Le cas des centres de traitement psychologique

Si vous avez la schizophrénie ou la dépression bipolaire en Grande-Bretagne, vous obtiendrez généralement l’aide d’un spécialiste du NHS.1 Mais seulement 1 % de la population britannique ont ces terribles conditions. Beaucoup plus (environ 15% d’entre nous) ont une dépression unipolaire ou des troubles anxieux, mais si vous avez une de ces conditions, souvent invalidantes, il est peu probable que vous ayez besoin d’une aide spécialisée. Vous pouvez voir votre médecin généraliste, mais il est peu probable qu’il prescrive un traitement autre que des médicaments. Drogue 1Risque de rechute après la récupération de la dépressionCe modèle de prescription est complètement en contradiction avec les directives de l’Institut national pour La santé et l’excellence clinique (NICE) sur le traitement de la dépression et des troubles anxieux.2-4 Ces directives recommandent que la thérapie cognitivo-comportementale soit disponible en option pour toutes les formes de dépression et d’anxiété, sauf les plus récentes ou les plus récentes.

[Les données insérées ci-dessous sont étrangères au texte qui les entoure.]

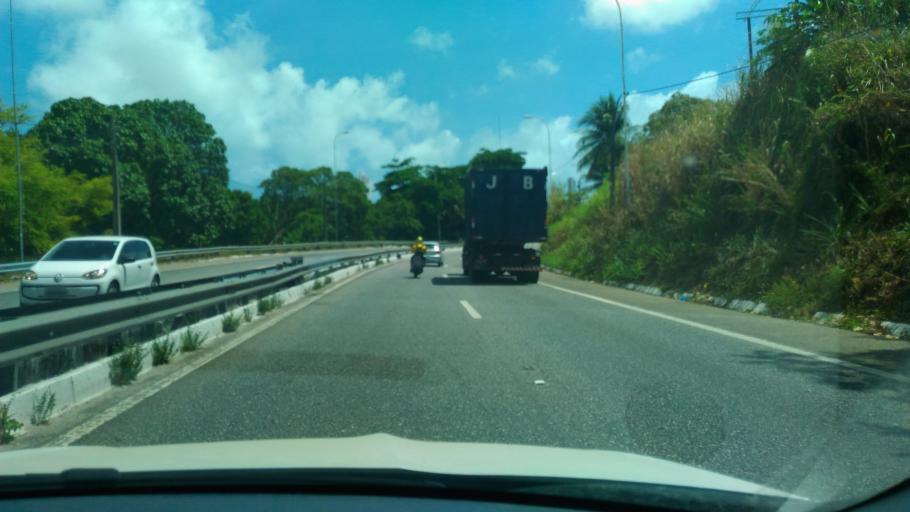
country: BR
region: Paraiba
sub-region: Joao Pessoa
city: Joao Pessoa
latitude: -7.1294
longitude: -34.8503
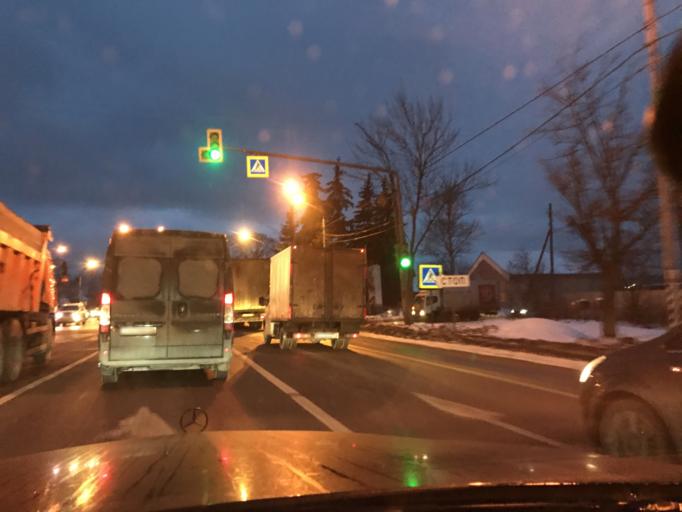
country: RU
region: Moskovskaya
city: Malaya Dubna
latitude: 55.8764
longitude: 38.9630
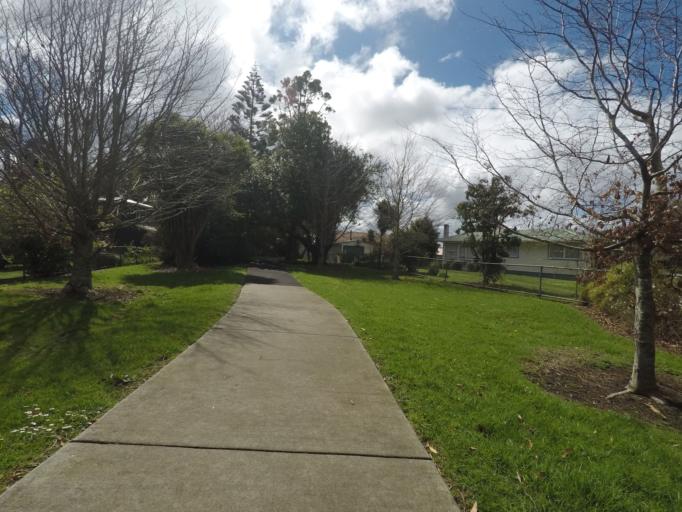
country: NZ
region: Auckland
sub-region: Auckland
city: Rosebank
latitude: -36.8877
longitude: 174.6746
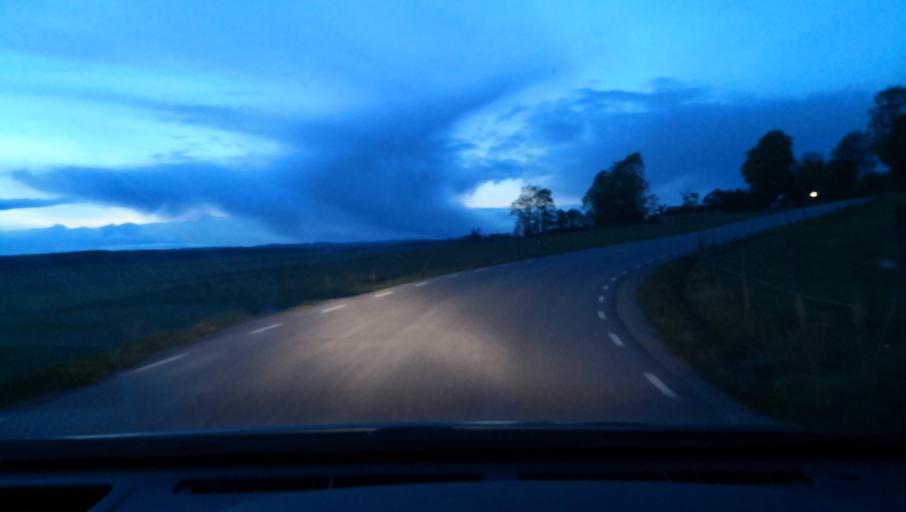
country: SE
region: OErebro
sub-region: Orebro Kommun
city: Vintrosa
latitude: 59.1602
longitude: 15.0006
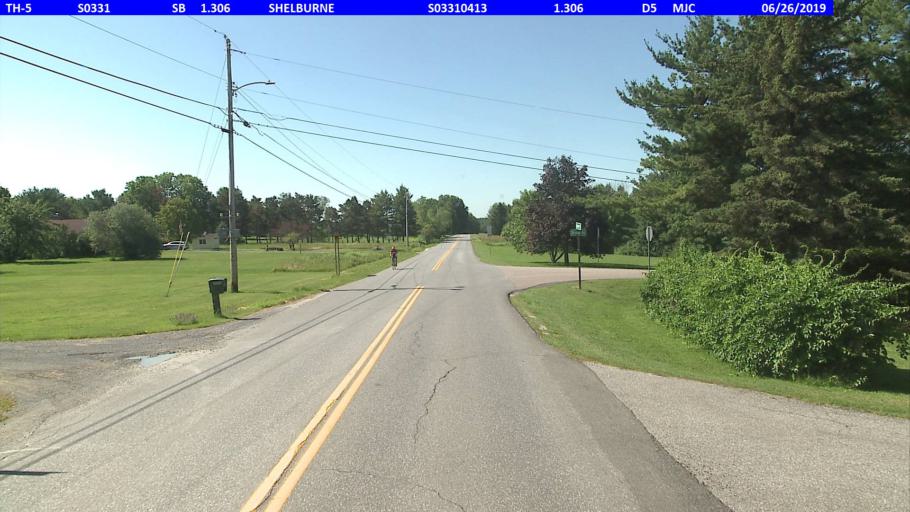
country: US
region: Vermont
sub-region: Chittenden County
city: South Burlington
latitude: 44.3896
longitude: -73.1760
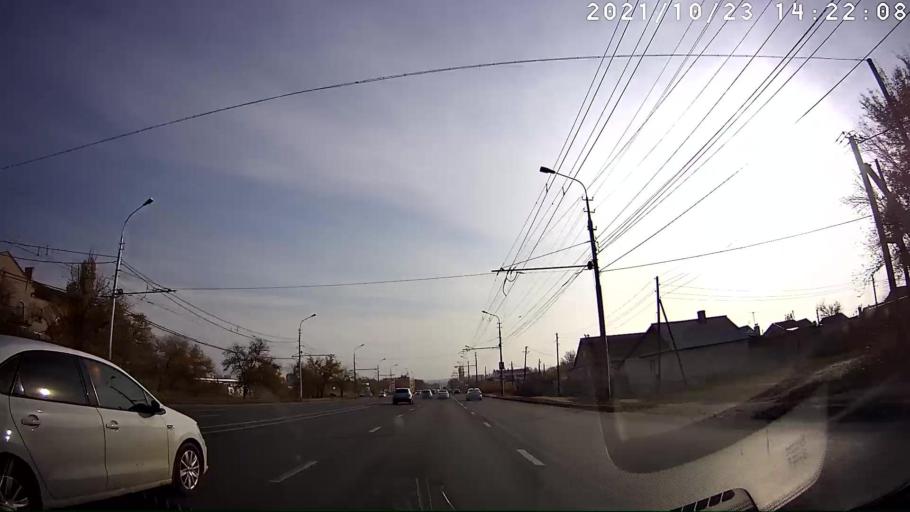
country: RU
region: Volgograd
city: Volgograd
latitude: 48.5877
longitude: 44.4211
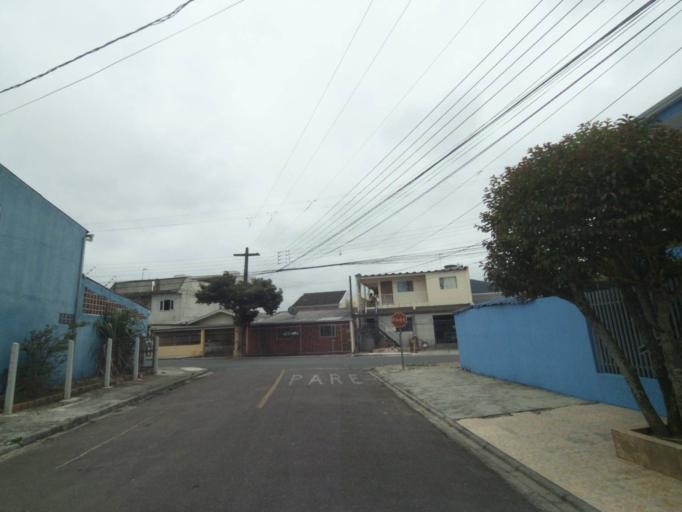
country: BR
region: Parana
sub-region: Sao Jose Dos Pinhais
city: Sao Jose dos Pinhais
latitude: -25.5428
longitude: -49.2560
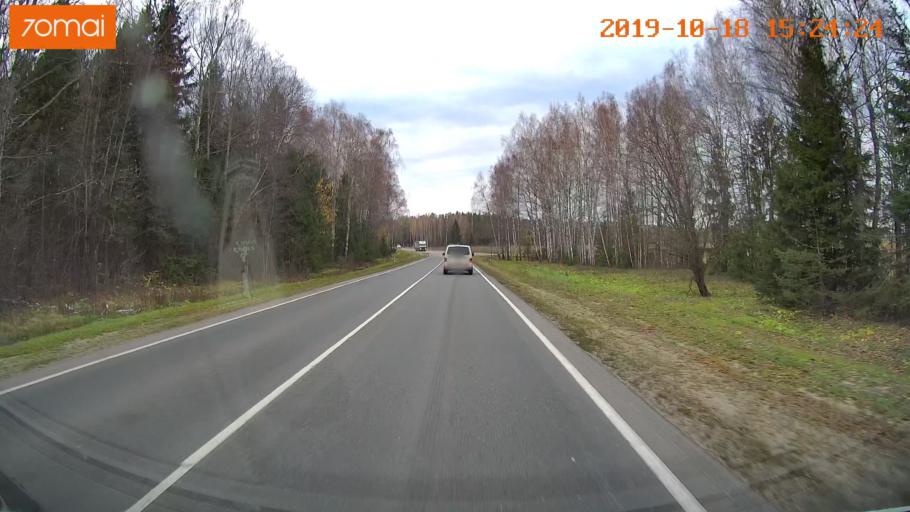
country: RU
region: Vladimir
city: Anopino
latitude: 55.7338
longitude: 40.7234
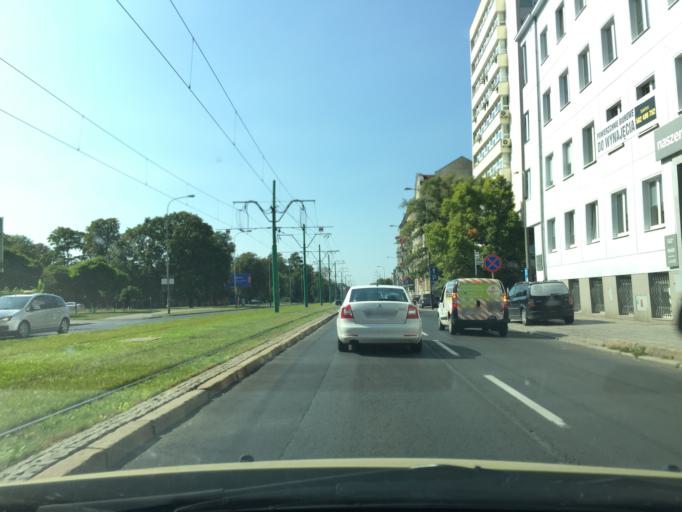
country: PL
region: Greater Poland Voivodeship
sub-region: Poznan
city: Poznan
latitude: 52.4051
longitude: 16.8986
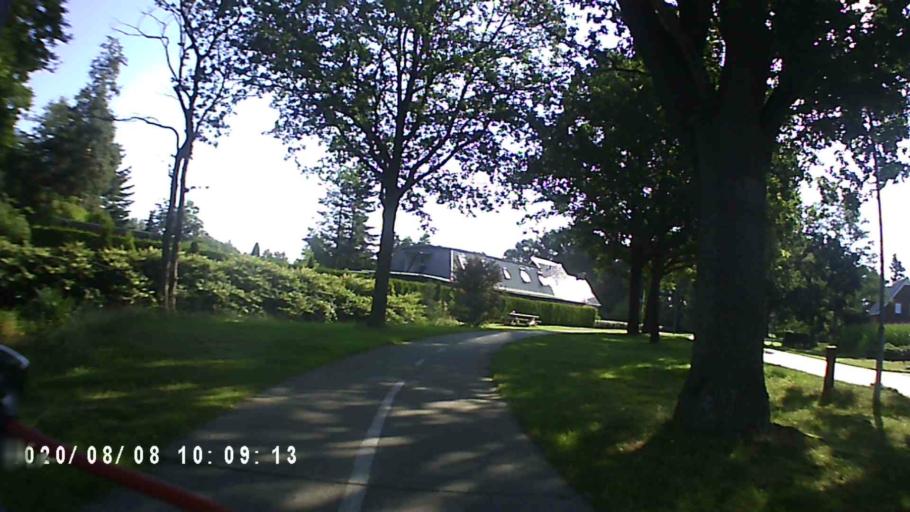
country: NL
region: Groningen
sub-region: Gemeente Leek
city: Leek
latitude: 53.1217
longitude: 6.3644
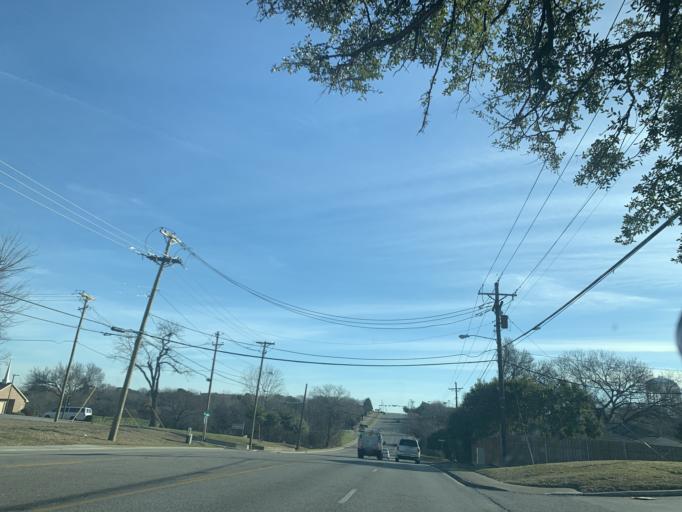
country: US
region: Texas
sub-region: Dallas County
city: DeSoto
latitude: 32.5896
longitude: -96.8507
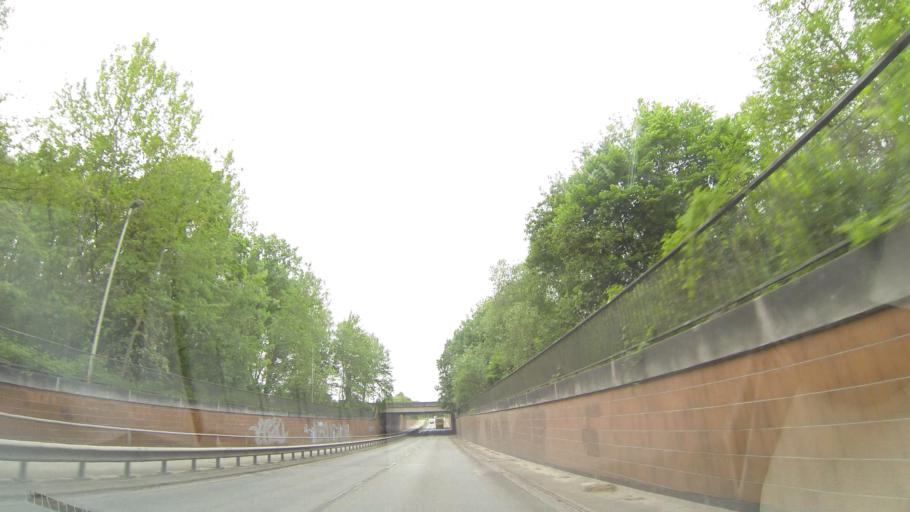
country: DE
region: Schleswig-Holstein
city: Halstenbek
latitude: 53.6210
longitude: 9.8598
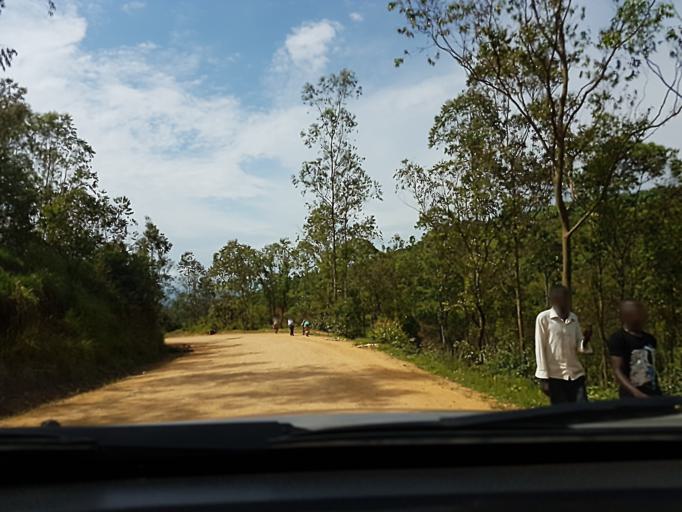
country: CD
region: South Kivu
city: Bukavu
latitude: -2.6332
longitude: 28.8755
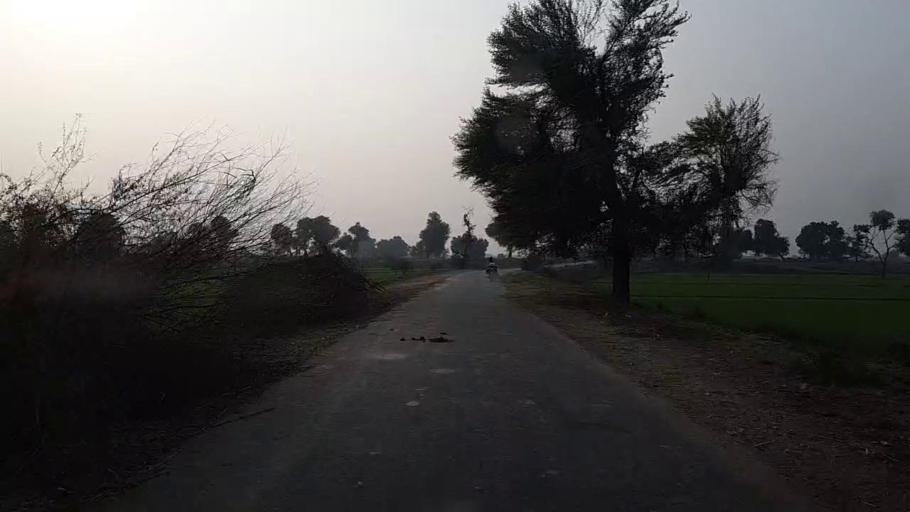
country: PK
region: Sindh
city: Setharja Old
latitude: 27.0812
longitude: 68.5060
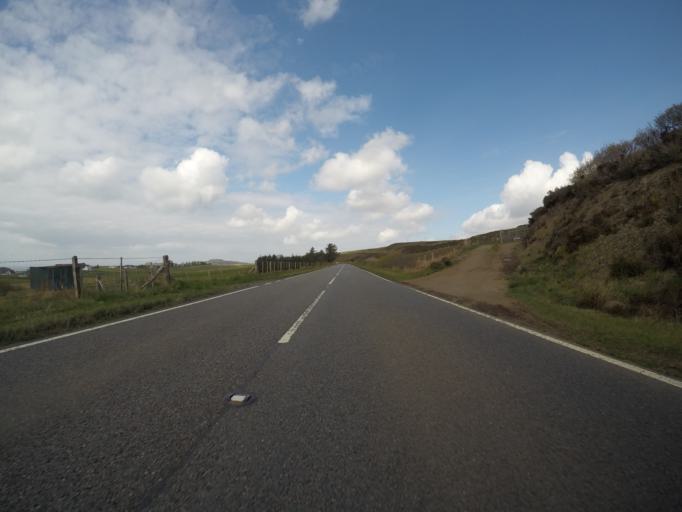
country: GB
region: Scotland
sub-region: Highland
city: Portree
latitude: 57.5573
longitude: -6.3638
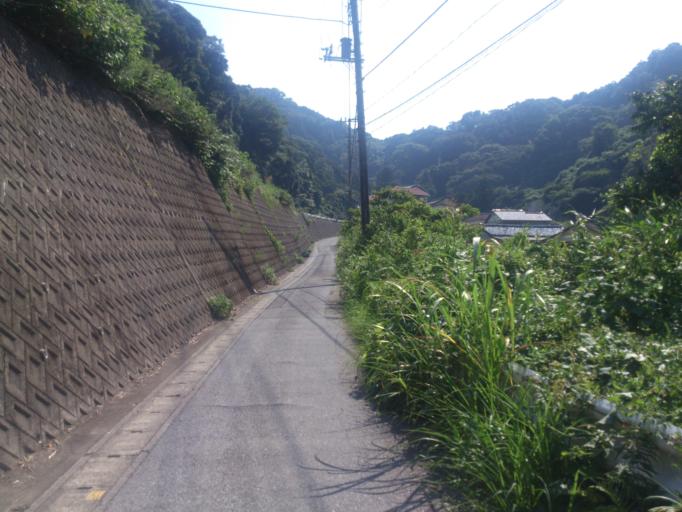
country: JP
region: Chiba
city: Tateyama
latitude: 35.0764
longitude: 139.8370
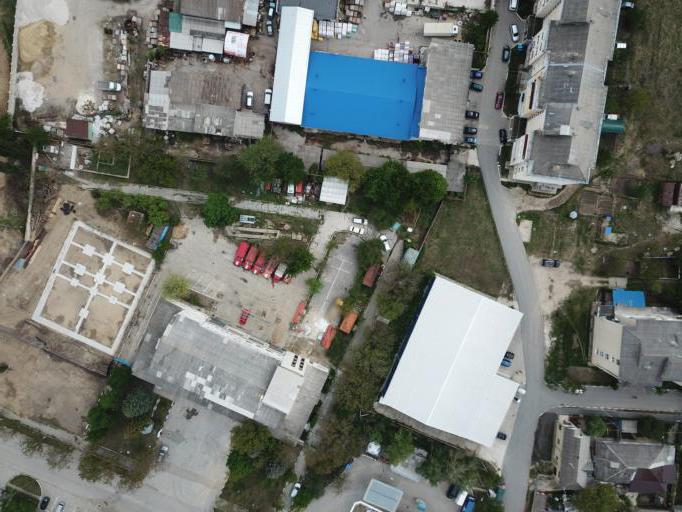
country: MD
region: Ungheni
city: Ungheni
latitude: 47.2190
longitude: 27.8064
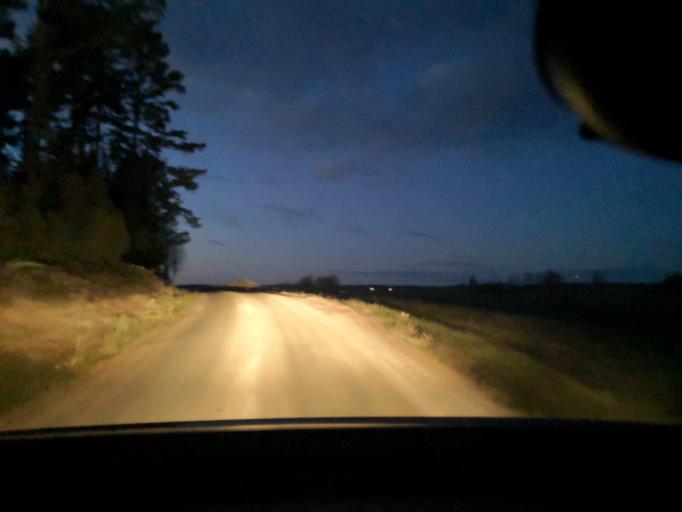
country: SE
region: Uppsala
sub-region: Heby Kommun
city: Heby
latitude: 59.9144
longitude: 16.7512
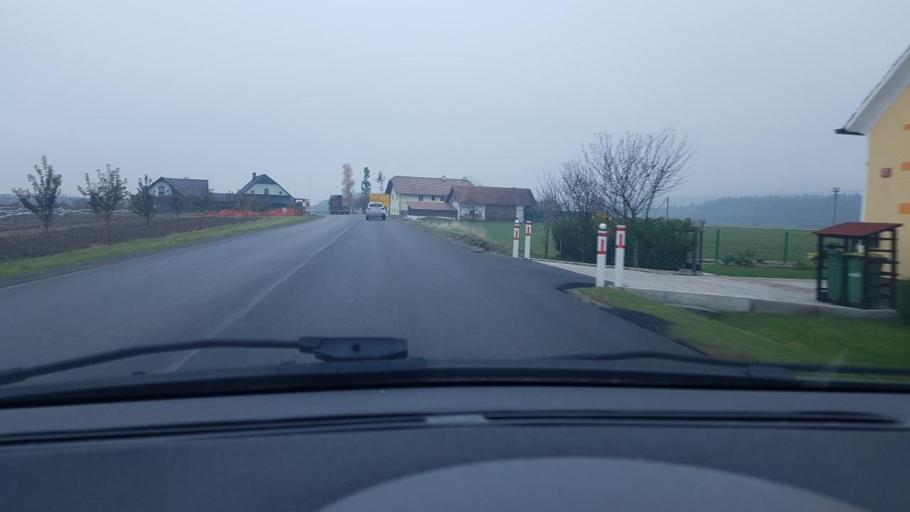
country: SI
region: Tabor
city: Tabor
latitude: 46.2477
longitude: 15.0293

Les lignes directrices recommandent également d’autres formes de thérapie psychologique pour certaines conditions. Les directives sont, bien sûr, basées sur des centaines d’essais cliniques randomisés. Ils montrent clairement que la thérapie cognitivo-comportementale est aussi efficace que les médicaments pour le traitement de la dépression et de l’anxiété à court terme et tend à avoir des effets plus durables.2-6 De plus, l’aide psychologique est ce que veulent des milliers ou même des millions de patients7. est tout simplement impossible pour les médecins généralistes de mettre en œuvre les lignes directrices NICE parce que les thérapeutes ne sont pas disponibles. Ainsi, les malades mentaux se voient refuser l’aide d’un spécialiste, alors qu’ils seraient automatiquement fournis pour des cas de maladie physique également invalidants. Si les lignes directrices NICE étaient mises en œuvre, beaucoup plus de personnes recevraient de l’aide, et des souffrances massives seraient évitées. Et le coût de la mise en œuvre des directives serait compensé par des économies pour le gouvernement dans les réclamations réduites pour les prestations d’incapacité.Dans ce qui suit, je vais discuter de l’ampleur des besoins, et montrer que les avantages globaux de répondre dépassent les coûts. Je vais ensuite montrer pourquoi la disposition élargie devrait être fournie par des centres de traitement psychologique.